Investigation into the feasibility of using PRESAGE™/optical-CT dosimetry for the verification of gating treatments

Abstract
This work presents an investigation into the use of PRESAGE dosimeters with an optical-CT scanner as a 3D dosimetry system for quantitative verification of respiratory-gated treatments. The CIRS dynamic thorax phantom was modified to incorporate a moving PRESAGE dosimeter-simulating respiration motion in the lungs. A simple AP/PA lung treatment plan was delivered three times to the phantom containing a different but geometrically identical PRESAGE insert each time.

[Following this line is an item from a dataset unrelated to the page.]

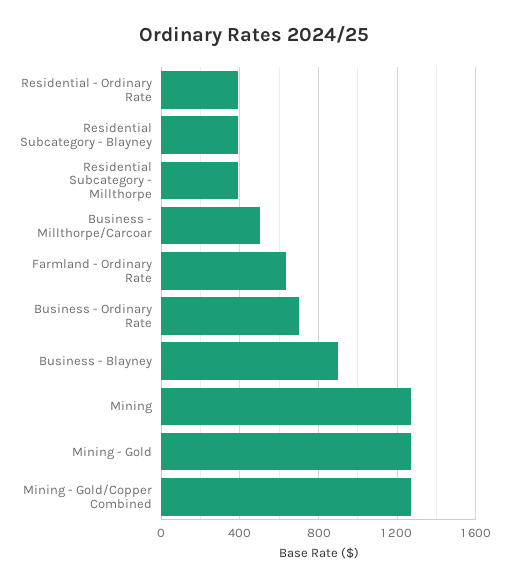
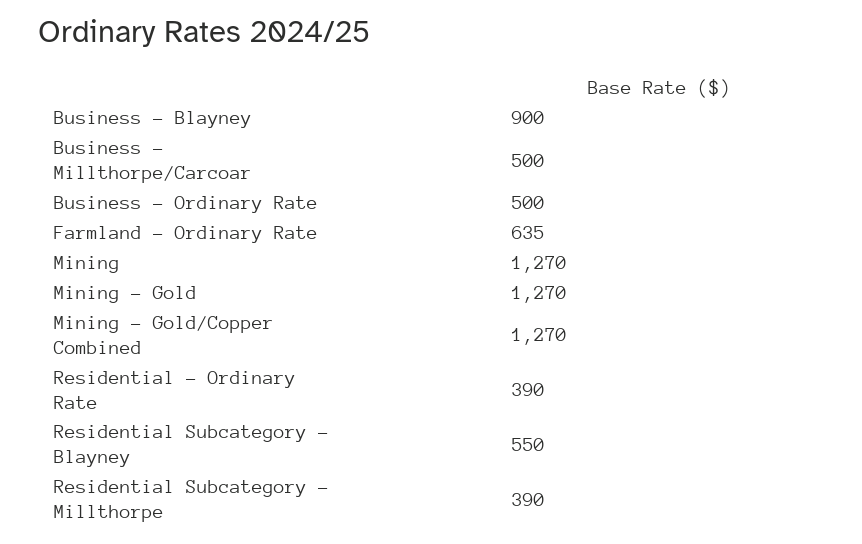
Residential Subcategory - Blayney: 400 -> 550
Business - Ordinary Rate: 700 -> 500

Each delivery represented a treatment scenario: static, motion (free-breathing) and gated. The dose distributions, in the three dosimeters, were digitized by the optical-CT scanner. Improved optical-CT readout yielded an increased signal-to-noise ratio by a factor of 3 and decreased reconstruction artifacts compared with prior work. Independent measurements of dose distributions were obtained in the central plane using EBT film. Dose distributions were normalized to a point corresponding to the 100% isodose region prior to the measurement of dose profiles and gamma maps. These measurements were used to quantify the agreement between measured and ECLIPSE(R) dose distributions. Average gamma pass rates between PRESAGE and EBT were >99% (criteria 3% dose difference and 1.2 mm distance-to-agreement) for all three treatments. Gamma pass rates between PRESAGE and ECLIPSE(R) 3D dose distributions showed excellent agreement for the gated treatment (100% pass rate), but poor for the motion scenario (85% pass rate). This work demonstrates the feasibility of using PRESAGE/optical-CT 3D dosimetry to verify gating-enabled radiation treatments. The capability of the Varian gating system to compensate for motion in this treatment scenario was demonstrated.